We then saw another sign with additional information. The sign with additional information gave us an estimate of both the actual speed and the estimated time in minutes that we could expect to drive through the construction zone, and I felt relieved.
The actual speed was much slower than the posted speed. The estimated time we would drive in the construction zone was longer than I wanted to experience. The delay was the same, and, still, I felt relieved.
At that moment I gained a powerful insight into heading off conflicts before they start.
As I wrote previously about why your natural response to conflict is probably wrong and how conflicts escalate, we often feel angry or frustrated as conflicts get started — just as I felt frustrated when I first saw the construction signs.
In my driving situation, the frustration dissipated when I got further information. The speed I could drive and the time I would likely spend in the construction zone did not change. The delay I would face did not change. Nothing about my experience would change.

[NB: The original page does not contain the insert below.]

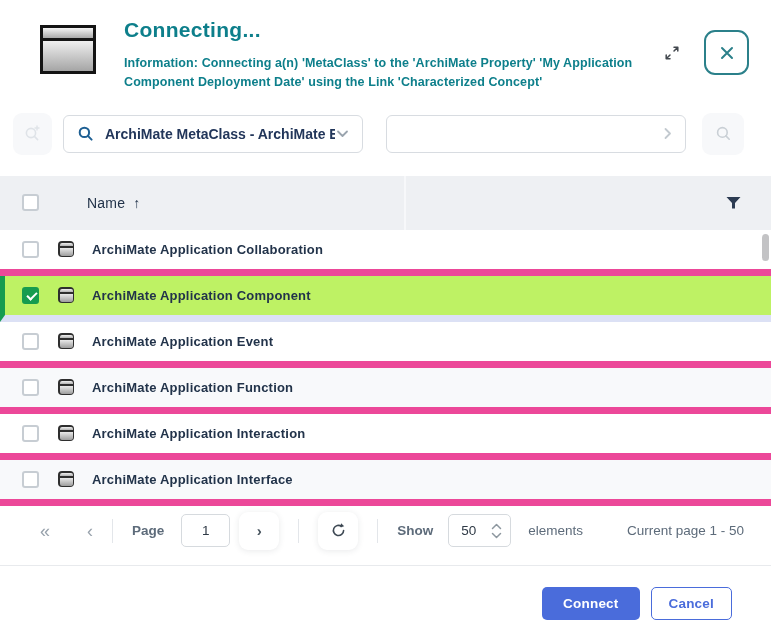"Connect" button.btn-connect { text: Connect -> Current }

The change in my frustration level came from knowledge about what to expect. And that is the insight I had about heading off conflict.
When you communicate clearly about what people can expect in the future — even when they do not like what they will experience — you will probably reduce the frustration and anger levels they feel as a result of the experience. By reducing their frustration and anger levels, you can reduce the emotional energy that they bring to their interactions with you about the issue in question. When you reduce the emotional energy, you reduce the risk that the communication will escalate to a destructive conflict.